No one had ordered Eren to join the military corps and challenge the most piercing fears of existence. Eren has chosen, independently, to be a soldier since he turned five, before he even knew the difference between dreams and reality. Attack On Titan opens with a little Eren explaining to adults what courage is, and above all how good it is to pursue your desires. His desire, born and raised on the legends in which the nature of the giants was explained, then developed from a tragedy, like a black and white photograph. Since his mother’s death and that tragic moment, Eren has transformed his greatest passion into a necessity: become a soldier and eliminate the giants to repay his revenge. But how much does this revenge cost? And above all, where can Eren’s courage go?
Thus, like a long journey in which the destination is not fully known, Attack on Titan first showed us Eren’s training and then his true nature, that of a giant. This moment was the first truly great plot twist of the Japanese anime, one of those for which the initial exhilaration soon becomes amazement, and one of those for which the mind begins to formulate various questions: Is Eren the bad guy in the situation? How will the plot evolve from this episode onwards?
But Attack on Titan is the paradise of plot twists and that episode, so powerful and alienating, was the first of a long series of surprises
From the tragic passing of Eren’s mother to the characters who left us along the surrendering battles, there were so many moments within the story that caught my attention, but the reveal about Reiner and Berthold’s identity is one I still struggle to get over. But let’s go in order. Attack on Titan presented us with Reiner as a charismatic and reliable character, one who inspires great trust in his companions, and a sort of big brother to the companions who live within the 104 Recruit training corps. He was immediately one of the most appreciated by the commander because he made his own the motto according to which the survival of the group passes through a strong sense of individual self-denial. Berthold, on the other hand, is an apparently quiet boy with little willpower: Berthold himself has admitted to being a coward known for the low self-esteem he has towards himself. The two are perhaps the ones who best experience the relationship with Eren within the training camps, and also two characters capable of establishing a relationship with the public through their ambiguous characterization.

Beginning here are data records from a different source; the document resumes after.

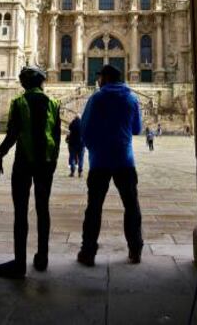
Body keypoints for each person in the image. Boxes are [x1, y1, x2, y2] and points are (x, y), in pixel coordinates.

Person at [0, 66, 61, 279]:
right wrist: (53, 162)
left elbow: (12, 136)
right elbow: (57, 137)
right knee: (43, 209)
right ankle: (42, 258)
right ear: (42, 82)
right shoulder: (53, 103)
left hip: (23, 163)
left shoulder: (19, 103)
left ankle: (19, 263)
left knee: (21, 212)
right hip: (46, 163)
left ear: (24, 84)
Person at [78, 64, 143, 267]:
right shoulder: (132, 98)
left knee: (94, 208)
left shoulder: (97, 98)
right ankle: (135, 249)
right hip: (125, 159)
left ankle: (88, 252)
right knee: (131, 206)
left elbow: (84, 128)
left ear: (104, 78)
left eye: (99, 78)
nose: (97, 81)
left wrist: (93, 148)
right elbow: (137, 129)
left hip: (100, 161)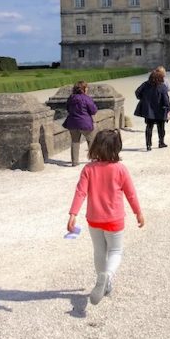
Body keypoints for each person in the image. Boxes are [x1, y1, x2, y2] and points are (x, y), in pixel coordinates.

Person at [67, 129, 145, 306]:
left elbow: (80, 192)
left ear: (95, 146)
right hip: (114, 219)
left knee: (99, 251)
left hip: (94, 218)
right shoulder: (120, 169)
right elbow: (130, 194)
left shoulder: (88, 169)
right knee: (116, 251)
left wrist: (73, 213)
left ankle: (101, 280)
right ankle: (107, 277)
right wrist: (138, 212)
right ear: (117, 148)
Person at [134, 69, 170, 151]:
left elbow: (137, 92)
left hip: (148, 110)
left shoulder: (145, 84)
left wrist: (143, 99)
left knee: (149, 127)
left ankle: (148, 145)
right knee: (161, 127)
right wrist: (169, 109)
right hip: (160, 109)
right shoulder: (162, 86)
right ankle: (161, 142)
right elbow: (166, 99)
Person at [63, 80, 98, 167]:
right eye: (86, 87)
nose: (87, 89)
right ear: (84, 89)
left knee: (75, 142)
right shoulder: (86, 98)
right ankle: (93, 159)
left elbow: (67, 108)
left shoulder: (71, 98)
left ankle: (74, 162)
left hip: (72, 123)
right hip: (85, 123)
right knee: (91, 140)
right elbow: (93, 110)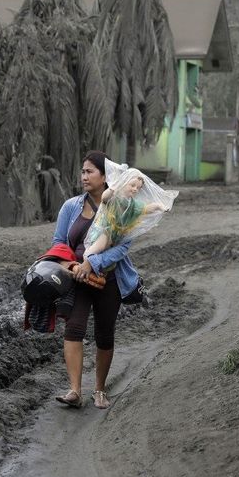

Then came an episode, a single episode that changed our perspective and that of the series in general on two characters so important from a narrative point of view. ‘Warrior’ is the name of the sixth episode of the second season, an episode that sees soldiers scaling the walls after the battle near Utgard Castle. They are joined by a patrol led by Hannes, who reports that no signs of breaches in the walls have been found: What could it be? While the soldiers set off towards Trost, Reiner takes Eren aside and reveals that he and Berthold are actually the Armored and Colossal Titan and that their mission to destroy humanity can only be avoided if Eren agrees to follow them.
It all happens naturally, as if they were talking about the carbonara recipe. With a remarkable directorial artifice, our POV becomes Eren’s, his reaction becomes ours. As an excuse? Did we hear correctly? Did they just reveal AoT’s biggest mystery yet? Through a transversal narrative in which past and present mix with flashbacks to show the doubts of the companions regarding the two Giants, Attack on Titan makes Eren and the Armored Giant discount as the antipodes that have always marked the world. But where is the good in Attack on Titan and, above all, who represents it? This clash, so full of pathos and emotion, is actually the watershed of the series itself, a sort of ‘erase from your brain everything you have seen so far’.
A story full of twists and surprises
The anime’s ability to overturn the emotions of the spectators reaches, here and a stone’s throw from brutality, one of its highest peaks, and together with the nature of the Armored Giant we discover that Reiner, the classic affable and overwhelming boy, is none other than the one who broke down the door of the Wall Maria and one of those responsible for the death of a fifth of the human population. We know that Eren fought for that, that he became a soldier to massacre all those monsters who fed on human flesh like they were sugary sweets, and now he finds himself discovering that one of those Giants is actually his friend Reiner. But there is more and it is precisely in this more that all the greatness of one of the most beautiful anime of recent years lies, and that is the ability to make us observe a character from different points of view. Because knowing Reiner in depth means understanding that due to the weight of that great responsibility and the attachment he has developed towards his companions, Reiner suffers from a split personality: in addition to his identity as a genocidal warrior, develops the conviction of being a simple soldier whose task is to protect humanity, together with his companions: Because ultimately more than Giants and monsters, Attack on Titan is about humanity and values, and every moment marks the start of a new map to discover.
“Only winners can live. This world is so merciless” – Mikasa, Attack on Titan.